BMJ 2003; 326 doi: https://doi.org/10.1136/bmj.326.7384.344 (Published 08 February 2003) Cite this as: BMJ 2003;326:344

Rabbit sperm will always swim towards the heat in a laboratory mock up of a fallopian tube. The Israeli scientists who discovered this think that human sperm might do the same, guided to their target like small, heat seeking missiles (Nature Medicine 2003;9:149-50). Thermotaxis, they say, has the potential to guide sperm over longer distances than chemotaxis, which probably only works for the last few millimetres.

The next stage of reproduction—implantation of an embryo in the uterine wall—has always been something of a mystery. Laboratory research on human endometrium now suggests that embryos stick to endometrium in the same way as leukocytes sometimes stick to vascular endothelium, by covering themselves in proteins called selectins.
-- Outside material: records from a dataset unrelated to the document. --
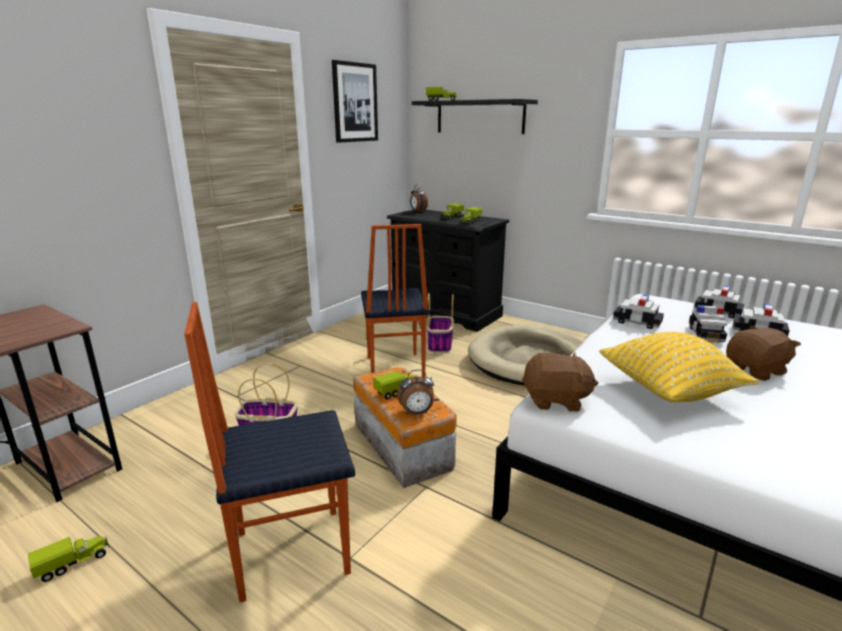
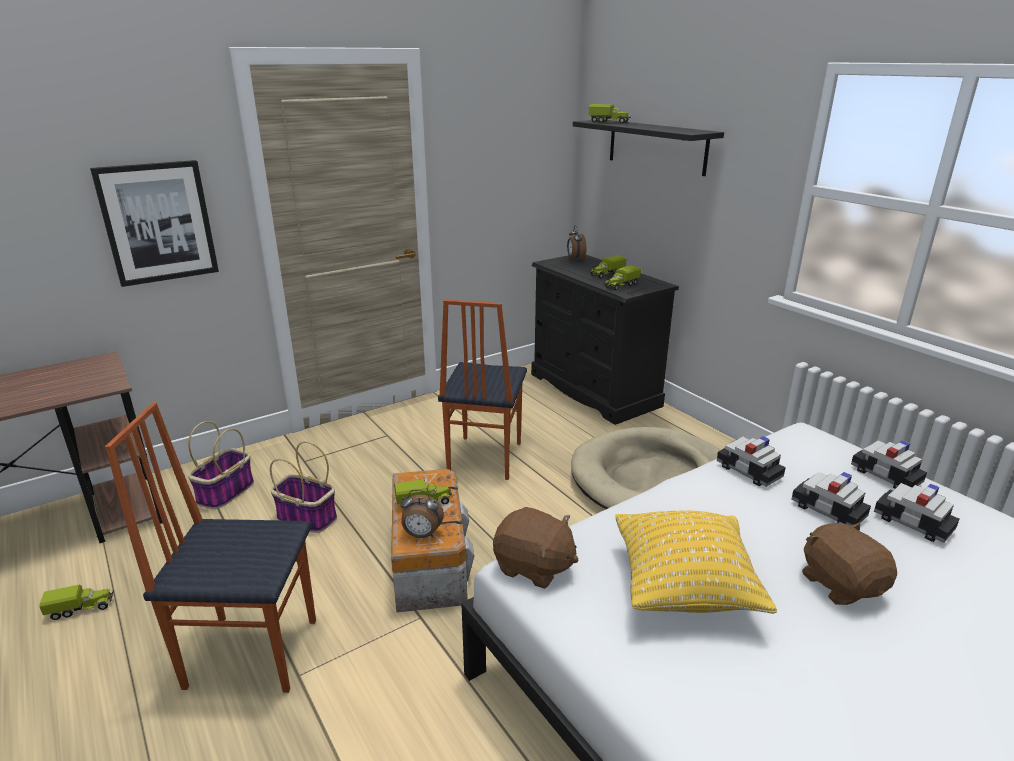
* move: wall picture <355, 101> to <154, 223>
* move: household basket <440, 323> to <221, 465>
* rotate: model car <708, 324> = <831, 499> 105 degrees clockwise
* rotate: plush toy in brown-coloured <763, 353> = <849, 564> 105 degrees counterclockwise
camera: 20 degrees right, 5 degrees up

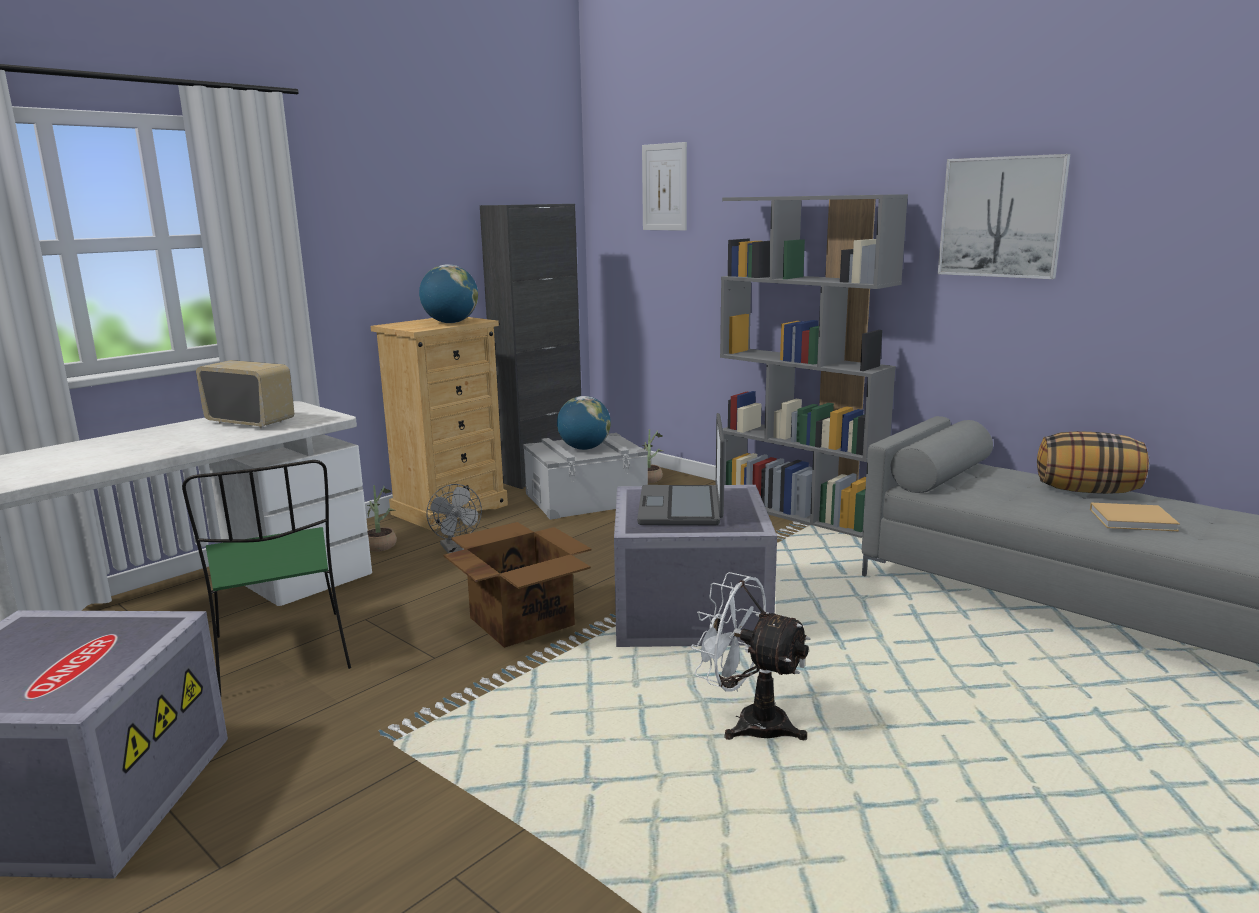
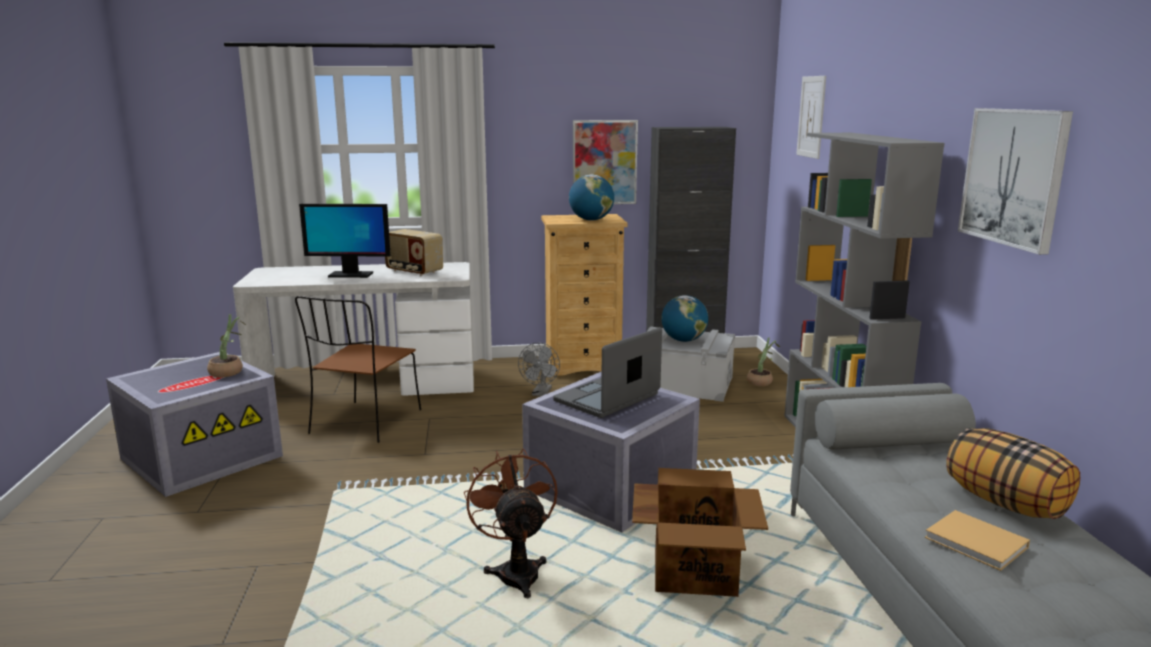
* recolor: plain chair in greenish <266, 577> to plain chair in brown-coloured <358, 369>
* rotate: radio set <245, 394> = <414, 252> 150 degrees clockwise
* move: houseplant <382, 518> to <226, 345>
* move: cardboard box <518, 585> to <700, 532>
* recolor: cooling fan in white <751, 656> to cooling fan in brown-coloured <511, 523>
* insert: monitor <345, 241>
* insert: wall picture <605, 162>
camera: 40 degrees right, 0 degrees up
When receptive, endometrial cells express oligosaccharide receptors that interlock with selectins, capturing the embryo as it floats by (Science 2003;299:405-8).

A survey of primary school children in England and Sweden confirms what many parents already know—that school toilets are dirty, smelly, and dangerous. A quarter of the boys and half the girls surveyed say they don't go to the toilet at school because, among other things, they are afraid of bullies kicking the door in or pushing their heads down the toilet (Child: Care, Health and Development 2003;29:47-51). Swedish children call this “baptism.”